▶ [SET OF TASKS]:
1. Translate this sentence from the post on Typescript union types into Spanish: "Typescript is great at inferring the types of variables you’ve written."
2. Pick up the post about Typescript union types and the typeof operator after its last sentence, and keep writing it.

▶ [PAGE]:
◇ ◇ ◇ ◇

In this post I describe how to flatten a union of two objects into one single object - sort of like outer joining two database tables. Click here to jump straight to the type alias for that

Union Types

Union Types in Typescript are a powerful way to describe a value that could be one of two or more types. They are particularly useful in codebases that are transitioning from Javascript to Typescript, where one function may accept an input parameter that can be one of several different types.

Here‘s an example of that in action, taken from the Typescript docs:

/**
 * Takes a string and adds "padding" to the left.
 * If 'padding' is a string, then 'padding' is appended to the left side.
 * If 'padding' is a number, then that number of spaces is added to the left side.
 */
function padLeft(value: string, padding: string | number) {
    if (typeof padding === "number") {
        return Array(padding + 1).join(" ") + value;
    }
    if (typeof padding === "string") {
        return padding + value;
    }
}

Coming to Typescript from a background of using Swift, I found myself rarely using union types. I preferred writing things that either used concrete types or generics. However, I recently discovered the typeof operator in Typescript and have been loving using it.

Typeof

The typeof operator allows you to create a type alias for the type of any typescript variable. When I first read about this operator I was thinking “Why would you want to do that?“. It wasn‘t until I was converting a large amount of Javascript code to Typescript that I saw the usefulness of it. Typescript is great at inferring the types of variables you’ve written. typeof allows you to pass around inferred types and in some cases that means that you can avoid writing types and interfaces yourself.

Now, that’s a lot of abstract information, how does that look in practice?

My favourite use of typeof has been in a codebase I work on where we build several ‘apps’ from one codebase. All of these apps have different constants.ts files. typeof and import() have been incredibly valuable in automatically generating types for these files that can be passed around the codebase.

◇ ◇ ◇ ◇

▶ [LISTING]:

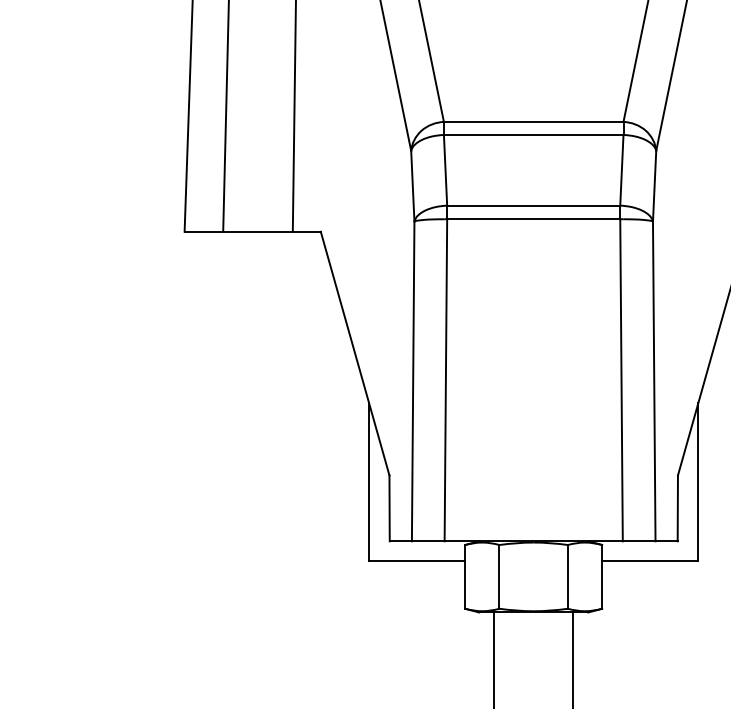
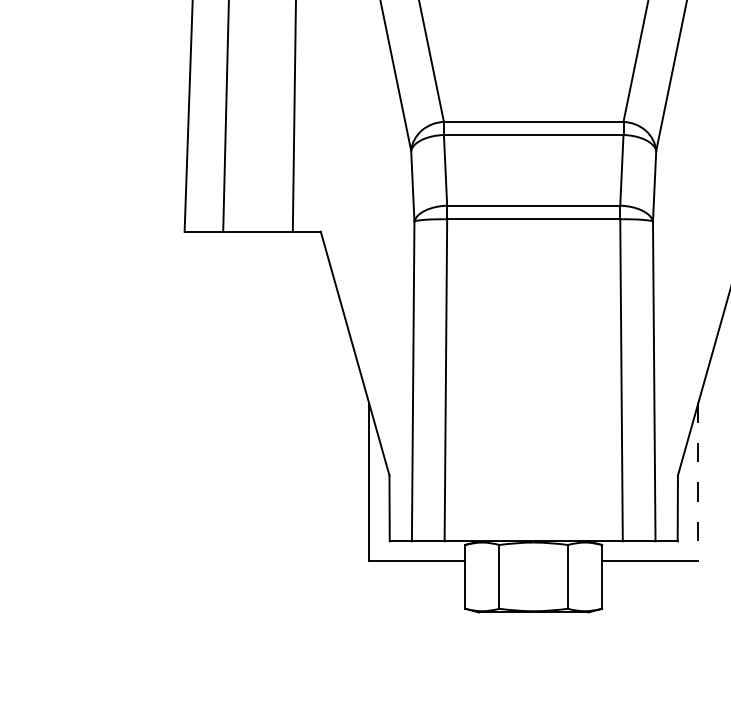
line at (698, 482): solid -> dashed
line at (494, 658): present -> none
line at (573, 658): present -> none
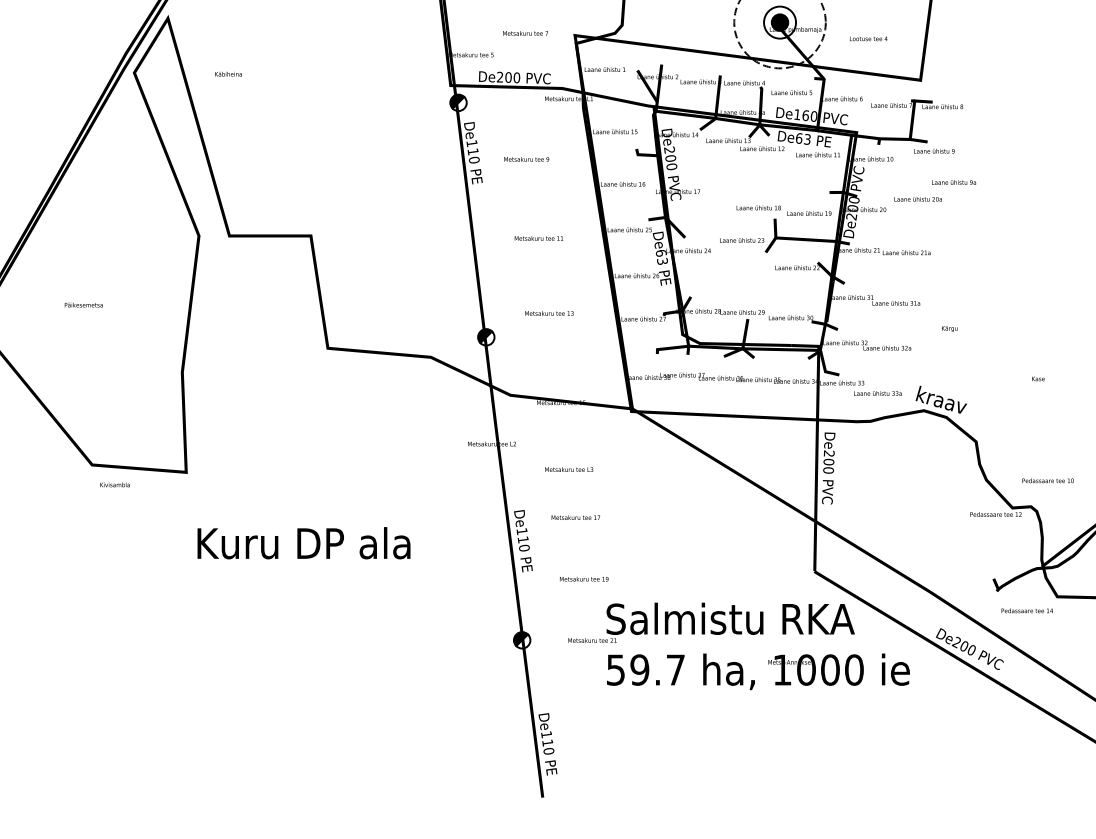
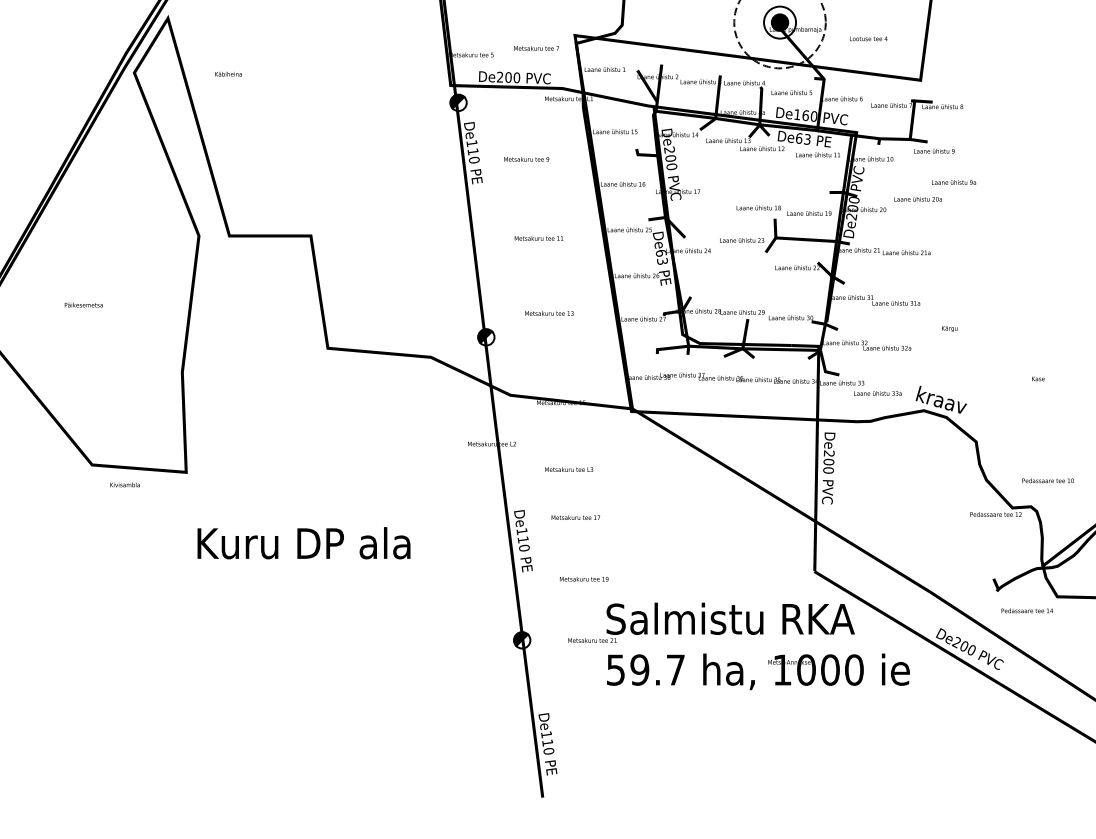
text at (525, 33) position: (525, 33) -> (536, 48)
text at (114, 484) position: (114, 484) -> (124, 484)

◇ ◇ ◇ ◇

▶ [SOLVED TASKS]:
1. Typescript es muy bueno infiriendo los tipos de las variables que has escrito.

2.
// app-one/constants.ts

export const COOKIE_KEYS = {
	AUTH_TOKEN: ‘X-Auth-Token’
} 

export const CURRENCY = ‘USD’
// app-two/constants.ts

export const COOKIE_KEYS = {
	AUTH_TOKEN: ‘AUTHENTICATION_TOKEN’,
	LOGIN_TOKEN: ‘X-Login-Token’
}

export const CURRENCY = ‘GBP’
// shared/constants.ts

type AppOneConstants = typeof import(“../app-one/constants”)
type AppTwoConstants = typeof import(“../app-two/constants”)

type AppConstants = AppOneConstants | AppTwoConstants

// src/api/middleware/authenticationMiddleware.ts

const authenticationMiddleware = (request: Request, constants: AppConstants) => {
	request.addHeader(constants.COOKIE_KEYS.AUTH_TOKEN, ‘some-token’)
}

Without typeof usages, we’d have to write and maintain an AppConstants interface that aligns to the constants files of each app. In addition to this, Typescript’s inference system can often type things better than you as a developer can. For example, in the above code snippets, if you had written the type of AppConstants yourself, you might have said COOKIE_NAMES has a property of AUTH_TOKEN that is a string. However, the inferred type will tell you that AUTH_TOKEN is ’X-Auth-Token’ | ‘AUTHENTICATION_TOKEN’. This extra bit of context can be really useful.

Type inference has uses in other contexts too. You could infer the type of an API response from a mock JSON file; or you could have varied Storage objects for a Web app versus a ReactNative app; any time that you’re having to write a lot of types with Typescript, it’s worth thinking if there’s a way you can have that type inferred for you.

Merging Union Types

Now, inferred types are great, but when you are saying something is the union of some inferred types, there will be cases where the two types don’t share properties. In this case, only shared properties will be accessible on the union type, unless you add a type check to confirm which side of a union your instance comes from.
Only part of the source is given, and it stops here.